Of course we have a ripped ozone layer and terrifyingly capricious weather, as well

Transportation has indeed been a mixed bag – but getting us where we want to go at the expense of the planet has been paramount in a society devoted to “a mysticism of progress,” says Fr. Thomas Berry, in “The Great Work.”

Fr. Berry reminds us that “The Earth is a communion of subjects, not a collection of objects.” But those overworked starving horses were objectified, not see as a part of the Holy One’s creation. Rather they were merely things be used and discarded. People have not largely mattered, either, in the scheme of things. Those Los Angeles residents weren’t consulted or given choices whether they wanted to continue to have healthy air, and the choice to ride on clean-energy-propelled public transportation.

Two Greek myths come to mind: Icarus, the proud young man, begs his father to build him a pair of wings from wax and feathers so he can fly. His father obliges. Icarus, being daring and heedless of consquences, flies too close to the sun. The wax melts. He plunges to his death.

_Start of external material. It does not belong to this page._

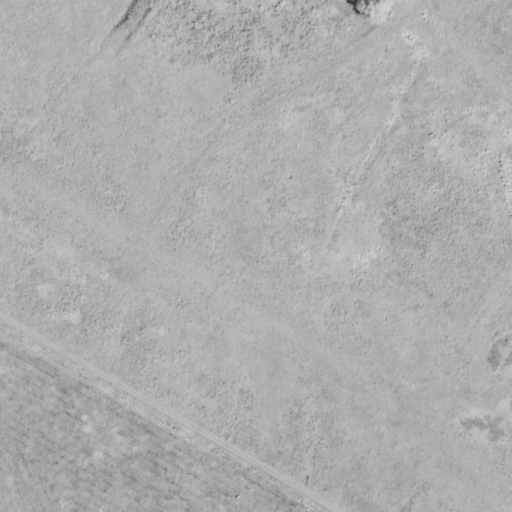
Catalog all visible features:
road: (161, 422)
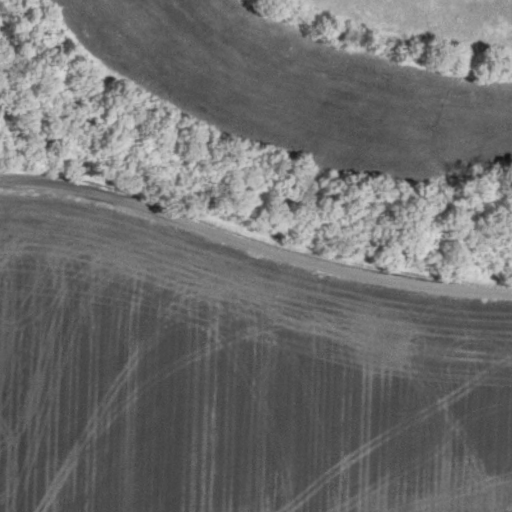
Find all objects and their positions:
road: (253, 246)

In the second myth, Phaeton begs his mother to assure him that his father is really the sun god, Helios. When he goes to his father, Helios promises to give his son anything he wants to prove his divine paternity. Phaeton asks to drive his father’s chariot, the sun, for a day. Helios is hesitant. The chariot is fiery hot and the horses breathe out flames. Phaeton insists. Helios anoints Phaeton’s head with magic oil to keep the chariot from burning him. But Phaeton is unable to control the horses.

The chariot flies too high, so that the earth gets cold. Then it gets too low and the vegetation dries and burns. Eventually Zeus intervenes by striking the runaway chariot with a lightening bolt to stop it. Helios is grief stricken. He refuses to drive his chariot for days. Finally the other Greek gods persuade him to bring the world back out of darkness. Helios blames Zeus for killing his son, but Zeus tells him there is no other way.

What kind of lightening bolts will it take for our world to wake up to the realization that we must reinvent ourselves, as Fr. Berry says, become a communion of subjects, and put aside our “mysticism of progress?”

When will we finally get our modes of transportation right and move into clean energy? Will the third time be the charm?